Most motorists consider aggressive driving a serious highway hazard. Two-thirds of respondents to a NHTSA study said that others’ unsafe driving is a major threat to their safety. A separate NHTSA study identified the top three threatening behaviors: cutting too closely in front (36%), following too closely (19%) and dangerous passing (15%). Those behaviors often translate to accidents: NHTSA blames aggressive driving for about one-third of crashes and two-thirds of fatalities each year.
Aggressive driving is so pervasive that victims are often offenders, too. Almost two out of three people responding to a 1997 American Automobile Association survey admitted driving aggressively in the last year, including speeding, gesturing, tailgating, and slowing down and speeding up to get even with another driver.
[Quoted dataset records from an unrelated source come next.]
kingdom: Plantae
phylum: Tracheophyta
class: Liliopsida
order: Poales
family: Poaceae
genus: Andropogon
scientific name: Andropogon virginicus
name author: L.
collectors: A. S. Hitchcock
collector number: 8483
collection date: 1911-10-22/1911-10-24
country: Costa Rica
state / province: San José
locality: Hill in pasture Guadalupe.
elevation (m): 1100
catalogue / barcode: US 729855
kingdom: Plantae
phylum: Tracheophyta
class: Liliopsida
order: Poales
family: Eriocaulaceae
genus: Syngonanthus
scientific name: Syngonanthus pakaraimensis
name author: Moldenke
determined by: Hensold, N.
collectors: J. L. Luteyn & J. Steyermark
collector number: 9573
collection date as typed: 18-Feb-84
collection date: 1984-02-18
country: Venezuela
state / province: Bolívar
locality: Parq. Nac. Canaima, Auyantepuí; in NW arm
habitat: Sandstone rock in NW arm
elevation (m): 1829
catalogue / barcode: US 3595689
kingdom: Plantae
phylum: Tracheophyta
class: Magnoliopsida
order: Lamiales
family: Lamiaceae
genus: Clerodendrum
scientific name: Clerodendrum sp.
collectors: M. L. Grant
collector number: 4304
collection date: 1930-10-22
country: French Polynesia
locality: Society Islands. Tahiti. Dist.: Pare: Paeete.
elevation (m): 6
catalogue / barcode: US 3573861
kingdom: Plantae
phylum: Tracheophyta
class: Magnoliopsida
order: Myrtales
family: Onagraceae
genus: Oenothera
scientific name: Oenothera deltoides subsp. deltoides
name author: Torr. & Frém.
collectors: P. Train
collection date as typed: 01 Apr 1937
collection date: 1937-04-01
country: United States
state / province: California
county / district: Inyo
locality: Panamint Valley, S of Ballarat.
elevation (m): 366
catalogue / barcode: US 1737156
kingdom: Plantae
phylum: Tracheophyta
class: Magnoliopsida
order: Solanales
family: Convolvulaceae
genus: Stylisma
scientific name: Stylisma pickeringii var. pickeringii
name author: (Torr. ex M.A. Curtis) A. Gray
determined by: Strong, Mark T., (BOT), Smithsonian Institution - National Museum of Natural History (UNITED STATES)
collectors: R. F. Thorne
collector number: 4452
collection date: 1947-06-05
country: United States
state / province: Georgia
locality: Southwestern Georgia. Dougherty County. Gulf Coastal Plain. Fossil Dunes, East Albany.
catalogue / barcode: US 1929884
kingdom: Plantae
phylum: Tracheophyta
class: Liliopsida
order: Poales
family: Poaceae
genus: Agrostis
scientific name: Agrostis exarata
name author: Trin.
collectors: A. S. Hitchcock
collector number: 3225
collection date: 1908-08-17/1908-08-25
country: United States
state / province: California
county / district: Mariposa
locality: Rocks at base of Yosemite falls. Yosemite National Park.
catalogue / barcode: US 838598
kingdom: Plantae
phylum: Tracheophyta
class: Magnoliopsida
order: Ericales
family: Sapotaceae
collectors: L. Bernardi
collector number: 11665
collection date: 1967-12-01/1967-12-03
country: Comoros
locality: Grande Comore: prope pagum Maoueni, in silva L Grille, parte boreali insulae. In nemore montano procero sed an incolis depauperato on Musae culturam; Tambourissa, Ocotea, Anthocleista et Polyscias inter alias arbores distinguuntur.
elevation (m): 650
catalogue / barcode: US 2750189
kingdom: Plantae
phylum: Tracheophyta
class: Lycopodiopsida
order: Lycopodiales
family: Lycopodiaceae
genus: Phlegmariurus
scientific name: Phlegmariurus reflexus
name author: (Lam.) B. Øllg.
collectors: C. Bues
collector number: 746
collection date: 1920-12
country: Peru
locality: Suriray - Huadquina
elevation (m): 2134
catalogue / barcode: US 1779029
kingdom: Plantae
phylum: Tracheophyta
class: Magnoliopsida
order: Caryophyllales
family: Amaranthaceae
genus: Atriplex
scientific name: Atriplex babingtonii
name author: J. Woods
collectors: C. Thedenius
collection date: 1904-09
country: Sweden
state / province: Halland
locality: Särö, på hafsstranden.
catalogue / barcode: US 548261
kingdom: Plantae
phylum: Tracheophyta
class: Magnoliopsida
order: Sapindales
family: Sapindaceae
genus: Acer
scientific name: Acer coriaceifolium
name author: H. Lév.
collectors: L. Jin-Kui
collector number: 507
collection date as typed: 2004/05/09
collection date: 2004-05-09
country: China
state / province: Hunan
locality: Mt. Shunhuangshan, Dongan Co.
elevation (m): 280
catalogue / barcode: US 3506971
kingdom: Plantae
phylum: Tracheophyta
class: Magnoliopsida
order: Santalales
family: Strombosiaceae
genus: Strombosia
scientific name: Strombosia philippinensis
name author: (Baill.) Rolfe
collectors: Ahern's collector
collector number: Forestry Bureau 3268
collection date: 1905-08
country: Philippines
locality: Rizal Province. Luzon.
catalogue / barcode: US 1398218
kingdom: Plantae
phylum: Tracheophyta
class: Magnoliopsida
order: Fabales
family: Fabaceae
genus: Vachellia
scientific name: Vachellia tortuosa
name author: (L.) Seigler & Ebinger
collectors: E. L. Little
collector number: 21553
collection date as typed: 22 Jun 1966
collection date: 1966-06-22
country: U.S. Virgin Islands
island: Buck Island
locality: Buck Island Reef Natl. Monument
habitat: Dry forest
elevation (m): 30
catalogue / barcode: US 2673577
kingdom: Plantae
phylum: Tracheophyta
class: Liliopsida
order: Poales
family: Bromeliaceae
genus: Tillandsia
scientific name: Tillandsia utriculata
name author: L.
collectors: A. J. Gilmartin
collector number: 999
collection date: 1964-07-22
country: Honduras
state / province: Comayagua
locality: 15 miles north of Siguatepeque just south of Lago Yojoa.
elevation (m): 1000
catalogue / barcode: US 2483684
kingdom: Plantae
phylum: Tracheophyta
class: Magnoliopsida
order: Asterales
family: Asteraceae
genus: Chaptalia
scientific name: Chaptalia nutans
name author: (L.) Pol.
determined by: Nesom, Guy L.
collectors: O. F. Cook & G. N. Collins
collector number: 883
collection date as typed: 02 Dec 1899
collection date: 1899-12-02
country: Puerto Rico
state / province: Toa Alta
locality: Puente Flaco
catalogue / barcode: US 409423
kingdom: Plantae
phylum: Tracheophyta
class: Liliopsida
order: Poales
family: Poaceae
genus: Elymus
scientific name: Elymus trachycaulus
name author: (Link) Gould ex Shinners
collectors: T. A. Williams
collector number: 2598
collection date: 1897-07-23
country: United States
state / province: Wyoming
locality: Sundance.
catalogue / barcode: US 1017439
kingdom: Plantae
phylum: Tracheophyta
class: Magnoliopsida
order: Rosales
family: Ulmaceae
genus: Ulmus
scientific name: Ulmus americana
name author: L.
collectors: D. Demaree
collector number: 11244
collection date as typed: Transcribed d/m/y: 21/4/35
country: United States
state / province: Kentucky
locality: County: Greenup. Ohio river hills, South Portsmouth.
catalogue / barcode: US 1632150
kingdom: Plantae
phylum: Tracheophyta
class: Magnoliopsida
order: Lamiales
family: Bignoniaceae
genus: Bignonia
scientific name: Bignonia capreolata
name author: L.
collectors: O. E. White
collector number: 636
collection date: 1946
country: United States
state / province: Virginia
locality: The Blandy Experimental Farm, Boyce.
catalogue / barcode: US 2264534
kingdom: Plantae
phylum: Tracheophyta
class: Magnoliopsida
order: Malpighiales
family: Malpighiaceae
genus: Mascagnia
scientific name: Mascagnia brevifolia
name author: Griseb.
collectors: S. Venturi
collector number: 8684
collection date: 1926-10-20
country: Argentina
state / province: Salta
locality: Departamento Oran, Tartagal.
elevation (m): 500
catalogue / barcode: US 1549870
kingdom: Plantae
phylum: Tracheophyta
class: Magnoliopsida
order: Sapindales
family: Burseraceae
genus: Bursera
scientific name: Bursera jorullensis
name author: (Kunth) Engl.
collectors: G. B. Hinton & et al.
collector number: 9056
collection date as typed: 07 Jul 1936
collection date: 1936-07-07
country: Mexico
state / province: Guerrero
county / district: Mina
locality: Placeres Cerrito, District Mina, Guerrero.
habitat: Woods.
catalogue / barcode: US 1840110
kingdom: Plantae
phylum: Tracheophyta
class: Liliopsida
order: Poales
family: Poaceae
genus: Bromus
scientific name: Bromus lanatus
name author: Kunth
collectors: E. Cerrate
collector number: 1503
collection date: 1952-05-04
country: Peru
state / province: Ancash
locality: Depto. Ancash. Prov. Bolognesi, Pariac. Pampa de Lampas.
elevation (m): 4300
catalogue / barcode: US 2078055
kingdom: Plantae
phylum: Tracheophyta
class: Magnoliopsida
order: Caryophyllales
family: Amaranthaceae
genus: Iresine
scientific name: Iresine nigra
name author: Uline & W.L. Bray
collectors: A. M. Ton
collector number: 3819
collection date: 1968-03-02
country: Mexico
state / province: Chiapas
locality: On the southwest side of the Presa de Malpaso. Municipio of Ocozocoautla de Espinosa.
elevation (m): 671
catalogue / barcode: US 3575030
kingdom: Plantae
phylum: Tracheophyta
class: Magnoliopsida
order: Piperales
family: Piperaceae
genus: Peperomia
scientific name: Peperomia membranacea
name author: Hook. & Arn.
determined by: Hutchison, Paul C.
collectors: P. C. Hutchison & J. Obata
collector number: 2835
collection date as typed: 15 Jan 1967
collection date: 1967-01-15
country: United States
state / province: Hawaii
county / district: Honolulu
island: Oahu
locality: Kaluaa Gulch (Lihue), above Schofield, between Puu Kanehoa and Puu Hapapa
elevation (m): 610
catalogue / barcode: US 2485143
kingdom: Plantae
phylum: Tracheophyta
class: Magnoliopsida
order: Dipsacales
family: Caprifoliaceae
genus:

Asked why, the respondents cited issues related to traffic congestion, including running late for appointments and frustration with slow travel.
In many areas, law enforcement has taken steps to curb aggressive driving, including heightened patrols, stepped-up enforcement and public education campaigns. While these efforts have shown varying degrees of success, only a reduction in congestion will address the primary root of the frustration and anger that can lead to bad driving behavior and outbursts of road rage, experts say.
Until that happens, truckers and four-wheelers alike must find ways to deal with congestion-induced stress. For some that means seeking outside help, says Keith Jackson, whose chaplaincy serves Sitton Motor Lines and R&R Trucking, both of Joplin, Mo. Next to marital problems, anger and stress issues, often related to coping with traffic, are the main things drivers seek counsel for, he says. “The interstate goes through Joplin; I think traffic on it has doubled,” Jackson says. “That’s one thing I hear drivers talk about – the stress on the road.”